▶ _Requirement_: Transcribe the records verbatim, images excluded.

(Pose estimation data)

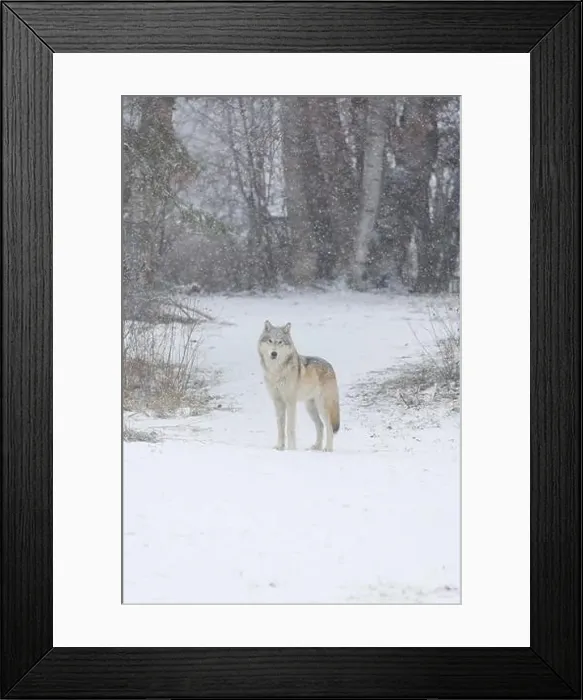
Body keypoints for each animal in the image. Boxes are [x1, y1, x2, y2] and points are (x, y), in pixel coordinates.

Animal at [258, 320, 340, 452]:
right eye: (270, 340)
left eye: (280, 342)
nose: (274, 353)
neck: (276, 372)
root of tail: (330, 366)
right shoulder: (278, 402)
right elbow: (280, 427)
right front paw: (279, 447)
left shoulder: (290, 402)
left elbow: (289, 428)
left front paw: (291, 449)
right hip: (310, 408)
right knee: (320, 425)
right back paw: (316, 447)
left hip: (323, 406)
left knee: (329, 427)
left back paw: (328, 449)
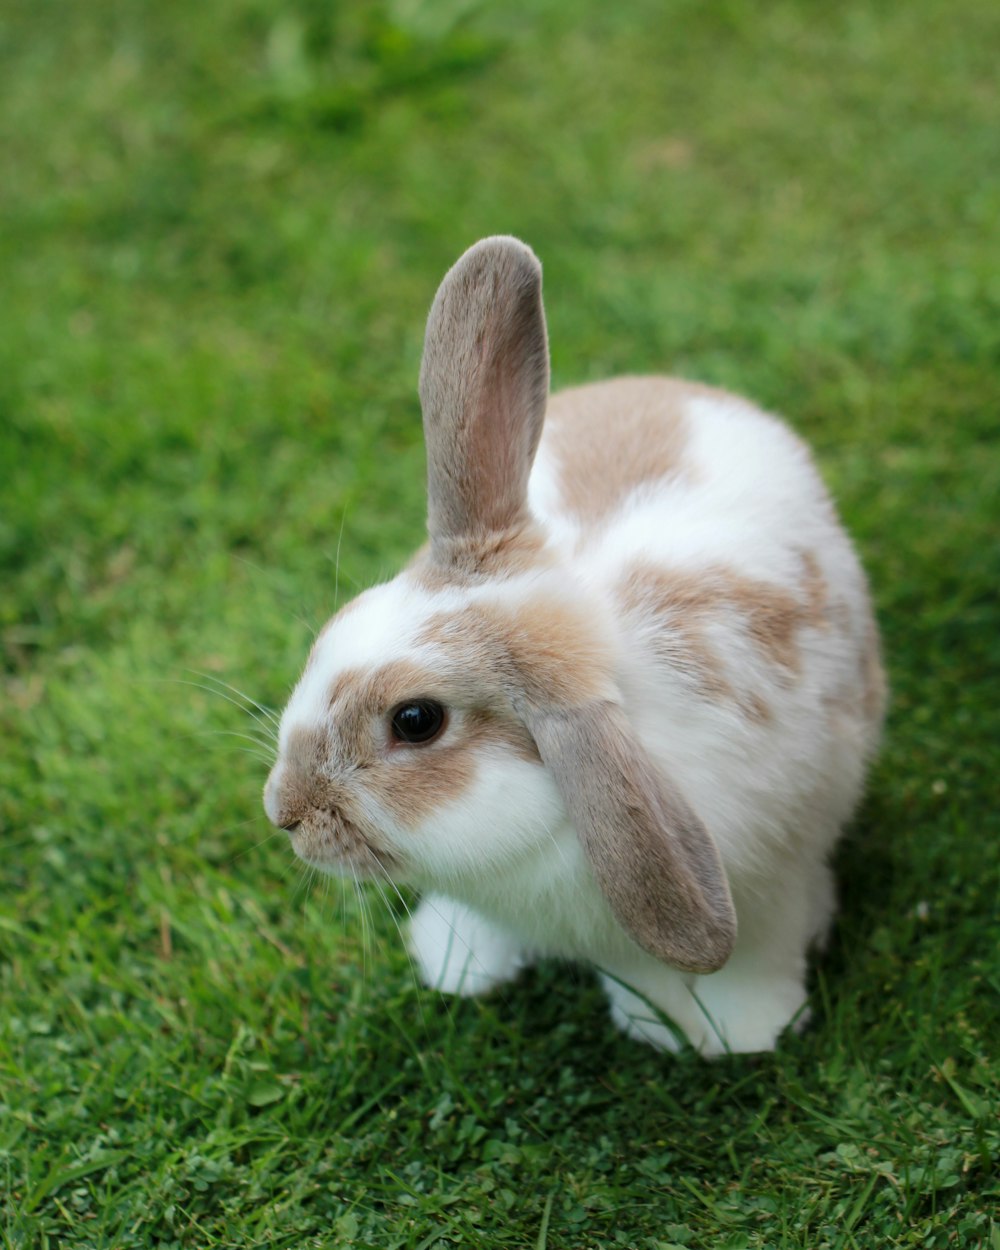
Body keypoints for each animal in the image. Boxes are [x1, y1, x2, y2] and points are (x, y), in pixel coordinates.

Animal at [263, 236, 886, 1055]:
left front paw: (744, 1031)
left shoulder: (769, 882)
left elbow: (754, 957)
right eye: (339, 627)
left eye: (416, 721)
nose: (284, 812)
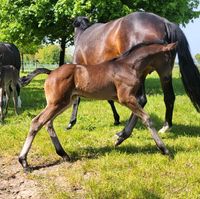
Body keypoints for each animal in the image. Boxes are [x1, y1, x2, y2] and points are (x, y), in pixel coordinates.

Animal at [18, 40, 175, 171]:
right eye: (170, 59)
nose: (168, 78)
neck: (129, 66)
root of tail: (51, 72)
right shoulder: (126, 98)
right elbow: (147, 118)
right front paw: (165, 150)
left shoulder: (131, 98)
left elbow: (139, 115)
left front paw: (120, 138)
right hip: (57, 103)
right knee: (37, 122)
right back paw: (24, 161)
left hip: (63, 103)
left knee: (48, 123)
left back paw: (63, 154)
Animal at [67, 11, 200, 145]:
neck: (83, 33)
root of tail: (164, 22)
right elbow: (108, 98)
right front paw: (116, 119)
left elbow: (77, 97)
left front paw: (71, 122)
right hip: (165, 73)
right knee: (169, 97)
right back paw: (166, 127)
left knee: (141, 100)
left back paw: (122, 134)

▶ _Reply_:
Body keypoints for each animal in the image. Boxes are [x1, y1, x2, y2] and points are (x, y), in pixel coordinates.

Animal at [258, 320, 340, 452]:
right eye: (270, 340)
left eye: (280, 342)
nose: (274, 353)
neck: (276, 372)
root of tail: (330, 366)
right shoulder: (278, 402)
right elbow: (280, 427)
right front paw: (279, 447)
left shoulder: (290, 402)
left elbow: (289, 428)
left front paw: (291, 449)
right hip: (310, 408)
right knee: (320, 425)
right back paw: (316, 447)
left hip: (323, 406)
left knee: (329, 427)
left back paw: (328, 449)
Body keypoints for each animal in the image. Boxes are [x1, y1, x2, y2] and points are (x, y), in pixel coordinates.

Animal at [263, 236, 886, 1055]:
left front paw: (744, 1031)
left shoulder: (769, 882)
left elbow: (754, 957)
right eye: (339, 627)
left eye: (416, 721)
nose: (284, 812)
Body keypoints for each animal in the image. Boxes are [x1, y1, x2, y2] and points are (x, y), in pixel coordinates.

Animal at [18, 40, 175, 171]:
right eye: (170, 59)
nose: (168, 78)
neck: (129, 66)
root of tail: (51, 72)
right shoulder: (126, 98)
right elbow: (147, 118)
right front paw: (165, 150)
left shoulder: (131, 98)
left elbow: (139, 115)
left front paw: (120, 138)
right hip: (57, 103)
right knee: (37, 122)
right back paw: (24, 161)
left hip: (63, 103)
left knee: (48, 123)
left back paw: (63, 154)
Animal at [67, 11, 200, 145]:
neck: (83, 33)
root of tail: (164, 22)
right elbow: (108, 98)
right front paw: (116, 119)
left elbow: (77, 97)
left front paw: (71, 122)
right hip: (165, 73)
right knee: (169, 97)
right back paw: (166, 127)
left knee: (141, 100)
left back paw: (122, 134)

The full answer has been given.